◆ **Testo**
────────────────────
Il 17 Gennaio 1884 Durand-Ruell accompagna Monet alla stazione di Parigi che, in procinto di salire sul treno, gli confida: “Parto pieno di ardore, ho l’impressione che farò cose meravigliose!”.
E così è stato: 50 tele fra le più belle di tutta la sua produzione, conservate nei più importanti musei del mondo, realizzate in 79 giorni, tanto è durato il suo soggiorno.

In quegli anni Bordighera era diventata una vivace cittadina grazie al successo del romanzo “Il dottor Antonio” di Giovanni Ruffini pubblicato anche in lingua inglese nel 1855 ed incentrato sulle vicende storiche dell’Italia risorgimentale. La descrizione della grande bellezza di questo angolo del Mediterraneo attirerà artisti, scrittori e l’alta aristocrazia europea che vi lascerà un’impronta indelebile con la costruzione di strade, di ville e di alberghi principeschi che trasformeranno radicalmente il piccolo borgo arroccato sul promontorio di Sant’Ampelio. Sarà Charles Garnier, l’architetto dell’Opéra di Parigi, a pianificarne l’espansione dopo essere venuto ad abitare a Bordighera nel 1871.

Alla fine dell’Ottocento il numero degli stranieri supera quello dei locali. Sono, soprattutto, gli Inglesi ad arrivare realizzando, ad esempio, il secondo campo da tennis più antico del mondo dopo quello di Wimbledon. Ad attirarli è un clima decisamente eccezionale in cui la salsedine del mare incontra l’aria delle Alpi Marittime che svettano a pochi chilometri di distanza, nel mezzo una “selva di aranci, olivi, eucalipti e mimose”.
────────────────────
◆ **Dati forniti**
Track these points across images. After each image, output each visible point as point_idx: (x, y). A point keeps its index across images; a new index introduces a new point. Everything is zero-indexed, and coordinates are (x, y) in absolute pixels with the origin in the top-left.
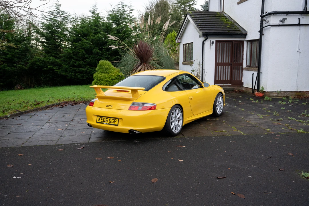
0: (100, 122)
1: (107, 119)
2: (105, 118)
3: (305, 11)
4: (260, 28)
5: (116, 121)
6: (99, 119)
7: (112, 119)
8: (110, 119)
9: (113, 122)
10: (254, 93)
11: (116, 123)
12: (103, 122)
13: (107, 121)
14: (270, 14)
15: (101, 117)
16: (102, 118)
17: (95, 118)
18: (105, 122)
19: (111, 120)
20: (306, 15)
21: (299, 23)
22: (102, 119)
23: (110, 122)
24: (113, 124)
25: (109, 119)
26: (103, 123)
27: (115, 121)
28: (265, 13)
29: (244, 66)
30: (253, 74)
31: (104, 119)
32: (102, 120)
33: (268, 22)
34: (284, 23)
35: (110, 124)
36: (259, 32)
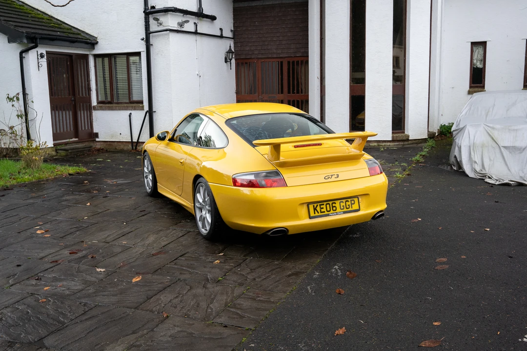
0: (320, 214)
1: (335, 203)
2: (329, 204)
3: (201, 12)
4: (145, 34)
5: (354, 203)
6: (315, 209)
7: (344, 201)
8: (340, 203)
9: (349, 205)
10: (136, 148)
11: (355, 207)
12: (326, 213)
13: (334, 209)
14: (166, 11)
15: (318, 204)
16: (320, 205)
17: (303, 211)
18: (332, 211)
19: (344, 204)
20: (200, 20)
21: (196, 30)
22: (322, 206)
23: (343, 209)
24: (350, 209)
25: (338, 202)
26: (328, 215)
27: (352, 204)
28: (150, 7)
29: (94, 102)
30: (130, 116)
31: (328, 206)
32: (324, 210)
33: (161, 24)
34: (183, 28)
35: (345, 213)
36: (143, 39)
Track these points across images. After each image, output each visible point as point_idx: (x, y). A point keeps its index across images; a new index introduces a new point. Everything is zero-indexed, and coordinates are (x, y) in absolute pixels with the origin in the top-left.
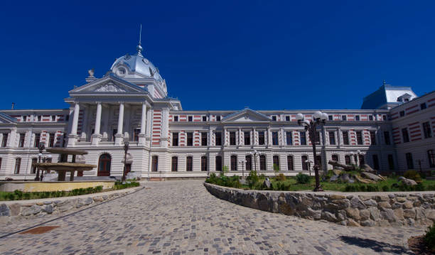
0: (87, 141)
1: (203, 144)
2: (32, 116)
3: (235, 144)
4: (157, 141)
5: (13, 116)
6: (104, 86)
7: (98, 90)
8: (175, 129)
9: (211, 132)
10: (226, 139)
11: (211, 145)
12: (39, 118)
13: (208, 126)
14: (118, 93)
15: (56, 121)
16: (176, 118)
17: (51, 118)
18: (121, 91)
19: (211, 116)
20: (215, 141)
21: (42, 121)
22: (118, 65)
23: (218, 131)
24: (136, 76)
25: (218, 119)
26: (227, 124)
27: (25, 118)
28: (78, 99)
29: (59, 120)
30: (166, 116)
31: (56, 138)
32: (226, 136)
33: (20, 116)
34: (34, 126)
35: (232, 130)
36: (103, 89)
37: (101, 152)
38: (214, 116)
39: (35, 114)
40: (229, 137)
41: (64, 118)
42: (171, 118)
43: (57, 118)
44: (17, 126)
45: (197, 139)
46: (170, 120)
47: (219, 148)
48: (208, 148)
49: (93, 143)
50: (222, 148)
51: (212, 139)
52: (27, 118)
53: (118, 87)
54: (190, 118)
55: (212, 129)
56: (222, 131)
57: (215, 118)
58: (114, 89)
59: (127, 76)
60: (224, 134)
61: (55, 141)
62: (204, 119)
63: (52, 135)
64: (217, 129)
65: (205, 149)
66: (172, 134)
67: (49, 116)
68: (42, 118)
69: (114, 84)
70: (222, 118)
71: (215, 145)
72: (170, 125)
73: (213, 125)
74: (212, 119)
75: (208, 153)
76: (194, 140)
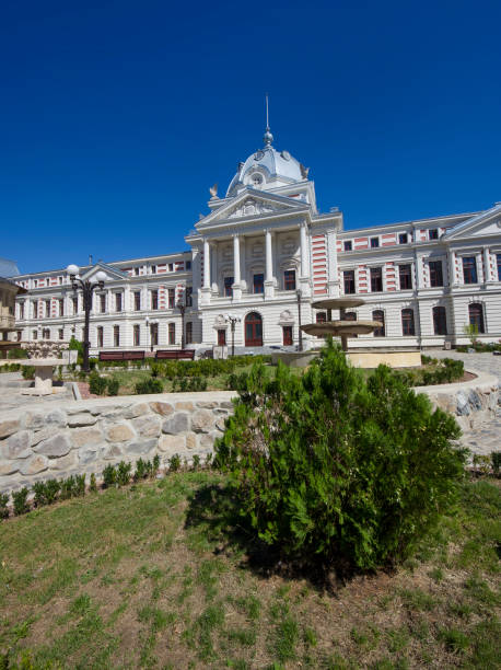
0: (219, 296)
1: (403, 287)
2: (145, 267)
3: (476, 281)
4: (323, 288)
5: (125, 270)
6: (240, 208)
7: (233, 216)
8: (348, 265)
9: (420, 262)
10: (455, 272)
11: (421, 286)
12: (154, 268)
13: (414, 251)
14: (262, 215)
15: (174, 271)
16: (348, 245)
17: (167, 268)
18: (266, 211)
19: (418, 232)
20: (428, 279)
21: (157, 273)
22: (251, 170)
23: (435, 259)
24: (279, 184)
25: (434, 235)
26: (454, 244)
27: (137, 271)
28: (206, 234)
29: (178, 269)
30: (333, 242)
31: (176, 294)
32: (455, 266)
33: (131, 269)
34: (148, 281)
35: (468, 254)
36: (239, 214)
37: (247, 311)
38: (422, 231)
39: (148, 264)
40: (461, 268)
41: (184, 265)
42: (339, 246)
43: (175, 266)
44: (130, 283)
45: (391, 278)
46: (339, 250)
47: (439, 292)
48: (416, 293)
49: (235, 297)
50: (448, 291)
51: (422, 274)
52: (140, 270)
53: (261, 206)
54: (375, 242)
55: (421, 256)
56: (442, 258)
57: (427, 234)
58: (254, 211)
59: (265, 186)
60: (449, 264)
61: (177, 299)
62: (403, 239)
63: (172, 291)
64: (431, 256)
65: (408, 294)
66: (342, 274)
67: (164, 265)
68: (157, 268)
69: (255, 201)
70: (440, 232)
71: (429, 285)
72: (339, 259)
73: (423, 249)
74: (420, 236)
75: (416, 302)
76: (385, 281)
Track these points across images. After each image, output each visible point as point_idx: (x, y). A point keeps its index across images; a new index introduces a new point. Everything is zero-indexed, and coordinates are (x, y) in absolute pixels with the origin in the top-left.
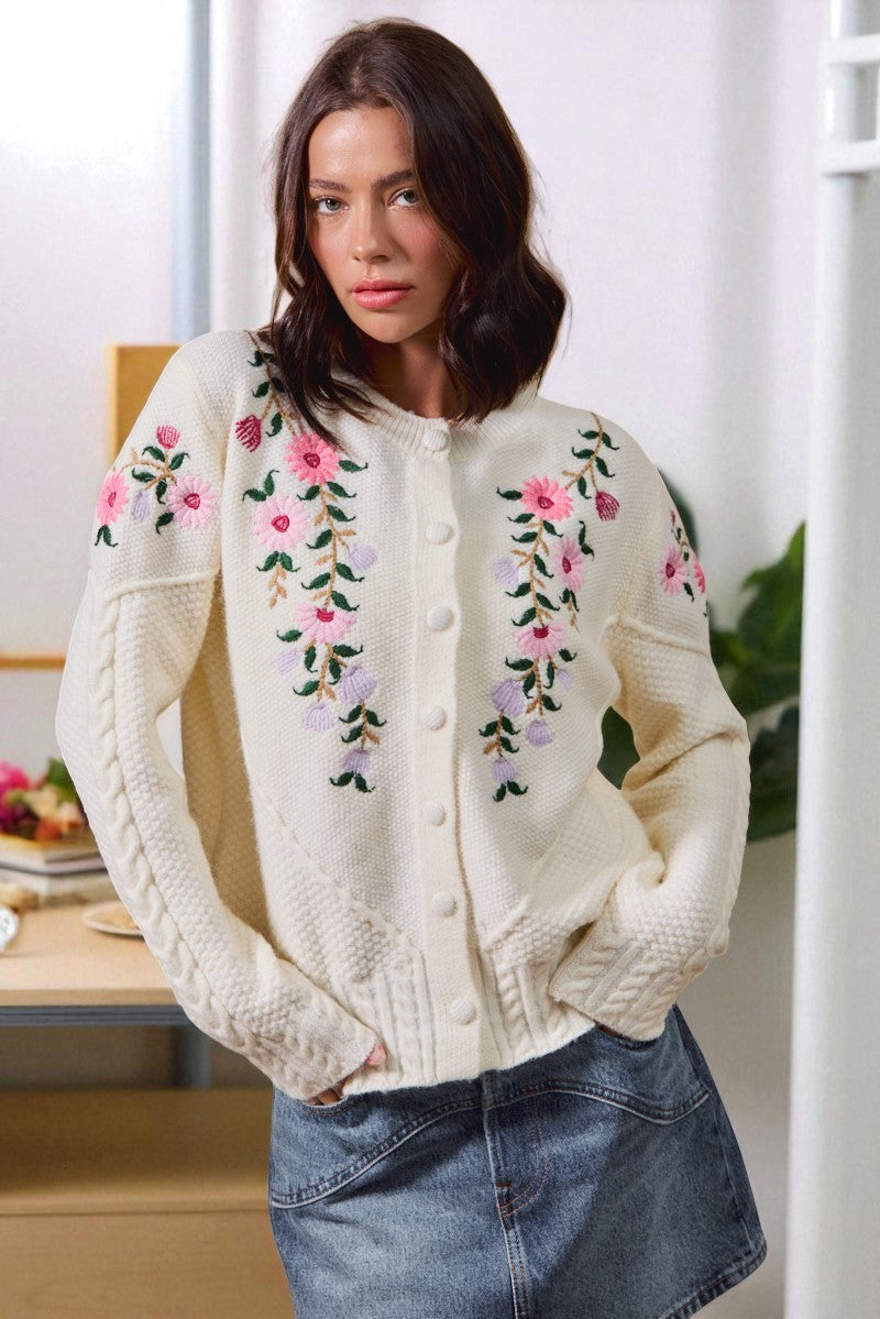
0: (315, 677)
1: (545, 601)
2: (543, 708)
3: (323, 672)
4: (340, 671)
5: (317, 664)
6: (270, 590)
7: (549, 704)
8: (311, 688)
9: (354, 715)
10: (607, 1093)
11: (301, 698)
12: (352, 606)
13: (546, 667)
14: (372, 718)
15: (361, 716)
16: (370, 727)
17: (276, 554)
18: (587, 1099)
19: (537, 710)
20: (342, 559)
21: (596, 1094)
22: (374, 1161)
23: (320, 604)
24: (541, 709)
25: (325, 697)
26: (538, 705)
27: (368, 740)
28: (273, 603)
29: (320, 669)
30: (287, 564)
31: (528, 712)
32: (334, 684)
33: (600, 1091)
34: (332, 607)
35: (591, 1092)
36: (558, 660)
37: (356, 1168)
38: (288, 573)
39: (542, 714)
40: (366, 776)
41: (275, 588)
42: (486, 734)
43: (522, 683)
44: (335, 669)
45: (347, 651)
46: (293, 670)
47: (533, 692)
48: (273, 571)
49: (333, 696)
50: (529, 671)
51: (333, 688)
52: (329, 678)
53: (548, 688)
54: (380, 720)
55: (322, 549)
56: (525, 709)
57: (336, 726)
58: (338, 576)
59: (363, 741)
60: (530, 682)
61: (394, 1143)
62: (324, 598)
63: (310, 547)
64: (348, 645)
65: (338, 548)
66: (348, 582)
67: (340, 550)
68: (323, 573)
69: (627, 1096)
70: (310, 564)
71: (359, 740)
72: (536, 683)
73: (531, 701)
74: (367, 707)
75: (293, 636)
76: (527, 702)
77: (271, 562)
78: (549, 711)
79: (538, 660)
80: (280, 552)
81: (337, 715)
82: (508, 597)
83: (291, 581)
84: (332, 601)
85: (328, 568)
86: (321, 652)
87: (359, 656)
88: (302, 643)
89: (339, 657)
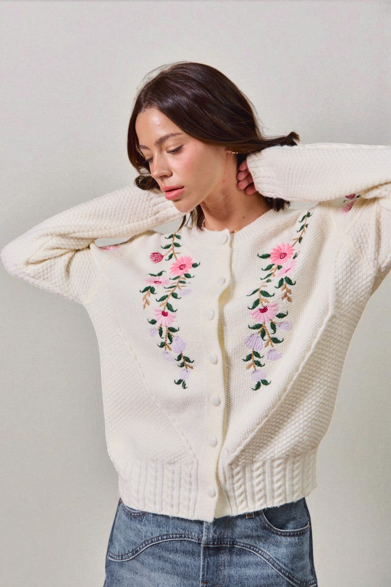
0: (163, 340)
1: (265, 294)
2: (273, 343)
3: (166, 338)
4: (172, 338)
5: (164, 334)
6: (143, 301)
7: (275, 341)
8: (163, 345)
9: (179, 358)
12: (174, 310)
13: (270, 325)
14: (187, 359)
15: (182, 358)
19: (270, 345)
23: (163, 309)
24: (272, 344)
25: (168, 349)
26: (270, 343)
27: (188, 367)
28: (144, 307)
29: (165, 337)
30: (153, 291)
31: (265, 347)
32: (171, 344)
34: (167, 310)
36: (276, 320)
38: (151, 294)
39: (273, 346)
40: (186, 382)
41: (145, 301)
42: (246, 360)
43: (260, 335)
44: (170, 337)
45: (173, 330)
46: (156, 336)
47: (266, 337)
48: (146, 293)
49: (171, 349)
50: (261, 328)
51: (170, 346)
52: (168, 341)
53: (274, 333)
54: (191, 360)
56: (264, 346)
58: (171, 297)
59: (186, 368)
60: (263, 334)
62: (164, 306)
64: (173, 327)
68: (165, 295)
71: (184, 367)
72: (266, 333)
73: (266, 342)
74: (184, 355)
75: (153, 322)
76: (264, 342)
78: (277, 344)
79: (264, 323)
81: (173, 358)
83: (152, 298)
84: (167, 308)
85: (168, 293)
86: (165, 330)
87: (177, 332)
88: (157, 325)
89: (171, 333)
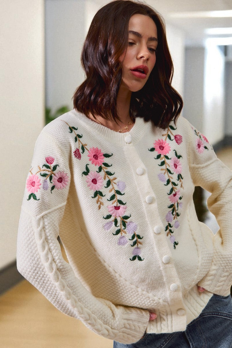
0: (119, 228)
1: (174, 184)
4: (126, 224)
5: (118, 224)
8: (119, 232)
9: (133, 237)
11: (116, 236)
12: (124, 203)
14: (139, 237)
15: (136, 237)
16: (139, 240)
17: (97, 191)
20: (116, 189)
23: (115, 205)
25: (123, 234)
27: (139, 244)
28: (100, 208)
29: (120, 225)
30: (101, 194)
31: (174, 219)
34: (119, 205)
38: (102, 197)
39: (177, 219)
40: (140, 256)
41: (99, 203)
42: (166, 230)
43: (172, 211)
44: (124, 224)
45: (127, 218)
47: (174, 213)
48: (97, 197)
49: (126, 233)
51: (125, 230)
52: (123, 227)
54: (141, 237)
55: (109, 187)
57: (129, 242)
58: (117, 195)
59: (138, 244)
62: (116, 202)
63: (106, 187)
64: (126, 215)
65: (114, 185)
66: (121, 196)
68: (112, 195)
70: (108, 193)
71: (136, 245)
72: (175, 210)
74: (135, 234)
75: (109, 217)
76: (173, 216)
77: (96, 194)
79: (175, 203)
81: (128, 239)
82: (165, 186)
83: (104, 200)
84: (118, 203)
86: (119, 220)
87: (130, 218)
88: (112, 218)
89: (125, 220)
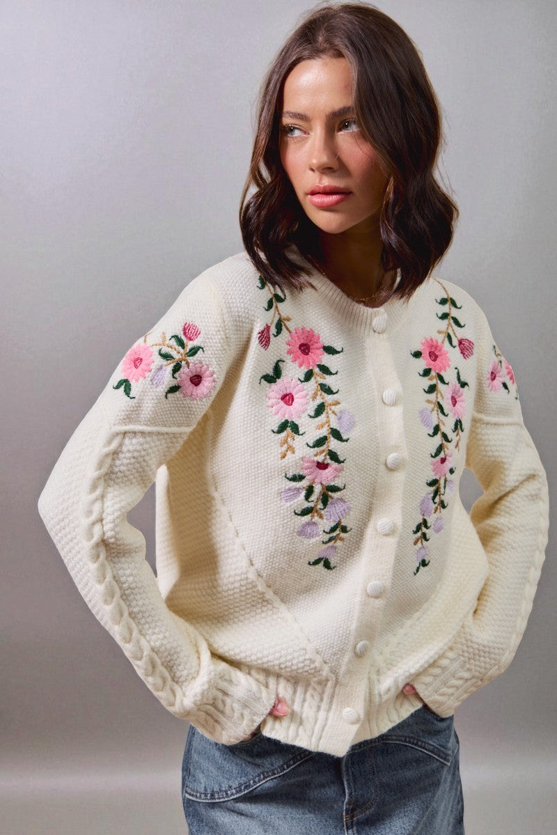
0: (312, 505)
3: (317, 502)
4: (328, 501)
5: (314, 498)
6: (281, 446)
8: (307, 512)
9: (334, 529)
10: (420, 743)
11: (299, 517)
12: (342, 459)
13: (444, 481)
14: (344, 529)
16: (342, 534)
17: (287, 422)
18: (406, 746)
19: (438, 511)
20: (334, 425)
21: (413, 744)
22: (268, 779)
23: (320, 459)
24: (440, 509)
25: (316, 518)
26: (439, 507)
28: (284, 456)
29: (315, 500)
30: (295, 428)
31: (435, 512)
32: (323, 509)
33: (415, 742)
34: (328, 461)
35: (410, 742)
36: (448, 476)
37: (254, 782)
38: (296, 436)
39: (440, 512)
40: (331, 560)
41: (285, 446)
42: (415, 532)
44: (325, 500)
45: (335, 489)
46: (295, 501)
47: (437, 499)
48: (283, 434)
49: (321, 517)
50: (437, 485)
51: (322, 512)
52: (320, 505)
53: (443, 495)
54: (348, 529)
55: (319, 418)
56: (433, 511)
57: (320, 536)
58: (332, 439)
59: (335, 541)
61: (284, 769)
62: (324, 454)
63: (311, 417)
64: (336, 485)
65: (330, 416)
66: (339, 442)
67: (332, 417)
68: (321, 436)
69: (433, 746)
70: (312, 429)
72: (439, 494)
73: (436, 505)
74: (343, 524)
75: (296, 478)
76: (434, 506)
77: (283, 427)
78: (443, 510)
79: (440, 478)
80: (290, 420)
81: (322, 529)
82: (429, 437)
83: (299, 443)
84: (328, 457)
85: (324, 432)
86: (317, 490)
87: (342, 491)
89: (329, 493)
────────────────────
◆ **Compiti esercizio**
1. Elenca le piante che, secondo il testo su Bordighera, formano la “selva” tra il mare e le Alpi Marittime.
2. Ricopia dal testo su Bordighera il passo da “E così è stato: 50” fino a “il suo soggiorno.” incluso.

◆ **Risposte**
1. Aranci, olivi, eucalipti e mimose.

2.
E così è stato: 50 tele fra le più belle di tutta la sua produzione, conservate nei più importanti musei del mondo, realizzate in 79 giorni, tanto è durato il suo soggiorno.